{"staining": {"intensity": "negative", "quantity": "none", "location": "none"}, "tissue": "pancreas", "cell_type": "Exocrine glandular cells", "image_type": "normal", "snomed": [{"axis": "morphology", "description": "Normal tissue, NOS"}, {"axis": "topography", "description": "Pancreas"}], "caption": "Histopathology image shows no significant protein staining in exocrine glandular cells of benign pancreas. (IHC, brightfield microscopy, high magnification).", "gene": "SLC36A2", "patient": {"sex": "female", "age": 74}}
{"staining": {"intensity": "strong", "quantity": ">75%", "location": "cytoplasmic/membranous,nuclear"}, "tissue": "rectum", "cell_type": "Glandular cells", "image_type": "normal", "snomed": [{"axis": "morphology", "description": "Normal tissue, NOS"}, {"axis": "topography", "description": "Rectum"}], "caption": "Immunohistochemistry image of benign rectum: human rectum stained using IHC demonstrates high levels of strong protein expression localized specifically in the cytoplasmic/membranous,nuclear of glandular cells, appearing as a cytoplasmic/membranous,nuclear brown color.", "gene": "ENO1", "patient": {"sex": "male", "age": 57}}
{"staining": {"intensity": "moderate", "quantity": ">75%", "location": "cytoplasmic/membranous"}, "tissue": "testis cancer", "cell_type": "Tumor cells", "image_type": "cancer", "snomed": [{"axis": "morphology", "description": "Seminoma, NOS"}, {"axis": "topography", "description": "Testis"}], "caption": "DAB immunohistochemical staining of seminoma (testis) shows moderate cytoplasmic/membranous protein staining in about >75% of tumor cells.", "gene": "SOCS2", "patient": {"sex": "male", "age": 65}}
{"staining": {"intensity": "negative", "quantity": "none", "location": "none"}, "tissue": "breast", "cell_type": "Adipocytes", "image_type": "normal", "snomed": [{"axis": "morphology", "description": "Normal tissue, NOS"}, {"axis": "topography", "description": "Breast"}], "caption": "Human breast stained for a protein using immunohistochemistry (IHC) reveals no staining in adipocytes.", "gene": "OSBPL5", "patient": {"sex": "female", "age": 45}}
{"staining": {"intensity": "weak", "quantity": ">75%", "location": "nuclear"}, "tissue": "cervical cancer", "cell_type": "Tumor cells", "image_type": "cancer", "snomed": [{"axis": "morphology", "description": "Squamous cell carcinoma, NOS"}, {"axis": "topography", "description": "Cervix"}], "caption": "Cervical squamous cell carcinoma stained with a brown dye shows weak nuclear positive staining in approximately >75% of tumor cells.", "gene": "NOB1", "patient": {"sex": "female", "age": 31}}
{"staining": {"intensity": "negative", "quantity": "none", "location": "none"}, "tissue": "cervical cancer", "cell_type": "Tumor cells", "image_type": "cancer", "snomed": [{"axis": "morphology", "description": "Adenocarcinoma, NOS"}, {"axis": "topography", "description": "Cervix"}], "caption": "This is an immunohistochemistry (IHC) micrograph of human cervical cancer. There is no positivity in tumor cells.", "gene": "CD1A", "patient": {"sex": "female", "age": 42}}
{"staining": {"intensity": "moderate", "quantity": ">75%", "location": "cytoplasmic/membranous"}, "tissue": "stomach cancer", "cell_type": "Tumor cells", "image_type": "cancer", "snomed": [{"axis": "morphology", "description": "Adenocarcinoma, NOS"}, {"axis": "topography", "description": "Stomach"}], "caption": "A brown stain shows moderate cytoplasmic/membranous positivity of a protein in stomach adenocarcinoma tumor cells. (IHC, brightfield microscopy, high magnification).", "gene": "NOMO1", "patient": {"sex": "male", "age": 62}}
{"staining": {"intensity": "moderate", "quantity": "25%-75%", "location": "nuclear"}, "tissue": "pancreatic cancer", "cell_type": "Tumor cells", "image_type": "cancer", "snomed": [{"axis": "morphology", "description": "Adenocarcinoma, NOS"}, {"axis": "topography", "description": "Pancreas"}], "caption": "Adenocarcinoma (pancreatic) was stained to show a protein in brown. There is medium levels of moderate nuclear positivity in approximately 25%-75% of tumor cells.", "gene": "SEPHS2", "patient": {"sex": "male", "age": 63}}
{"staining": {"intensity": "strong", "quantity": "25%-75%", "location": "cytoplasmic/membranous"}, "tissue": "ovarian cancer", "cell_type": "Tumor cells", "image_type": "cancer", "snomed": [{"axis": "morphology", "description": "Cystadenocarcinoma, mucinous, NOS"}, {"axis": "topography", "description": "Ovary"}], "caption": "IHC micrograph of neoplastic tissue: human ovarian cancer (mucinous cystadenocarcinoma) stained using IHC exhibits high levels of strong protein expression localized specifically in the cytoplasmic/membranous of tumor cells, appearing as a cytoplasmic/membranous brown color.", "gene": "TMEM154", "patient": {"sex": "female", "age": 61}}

Exercise brief.
With the line containing "immunohistochemical staining of" as the last one, please set down exactly the lines of the records above from their very first line, and nothing more.

Solution for this task.
{"staining": {"intensity": "negative", "quantity": "none", "location": "none"}, "tissue": "pancreas", "cell_type": "Exocrine glandular cells", "image_type": "normal", "snomed": [{"axis": "morphology", "description": "Normal tissue, NOS"}, {"axis": "topography", "description": "Pancreas"}], "caption": "Histopathology image shows no significant protein staining in exocrine glandular cells of benign pancreas. (IHC, brightfield microscopy, high magnification).", "gene": "SLC36A2", "patient": {"sex": "female", "age": 74}}
{"staining": {"intensity": "strong", "quantity": ">75%", "location": "cytoplasmic/membranous,nuclear"}, "tissue": "rectum", "cell_type": "Glandular cells", "image_type": "normal", "snomed": [{"axis": "morphology", "description": "Normal tissue, NOS"}, {"axis": "topography", "description": "Rectum"}], "caption": "Immunohistochemistry image of benign rectum: human rectum stained using IHC demonstrates high levels of strong protein expression localized specifically in the cytoplasmic/membranous,nuclear of glandular cells, appearing as a cytoplasmic/membranous,nuclear brown color.", "gene": "ENO1", "patient": {"sex": "male", "age": 57}}
{"staining": {"intensity": "moderate", "quantity": ">75%", "location": "cytoplasmic/membranous"}, "tissue": "testis cancer", "cell_type": "Tumor cells", "image_type": "cancer", "snomed": [{"axis": "morphology", "description": "Seminoma, NOS"}, {"axis": "topography", "description": "Testis"}], "caption": "DAB immunohistochemical staining of seminoma (testis) shows moderate cytoplasmic/membranous protein staining in about >75% of tumor cells.", "gene": "SOCS2", "patient": {"sex": "male", "age": 65}}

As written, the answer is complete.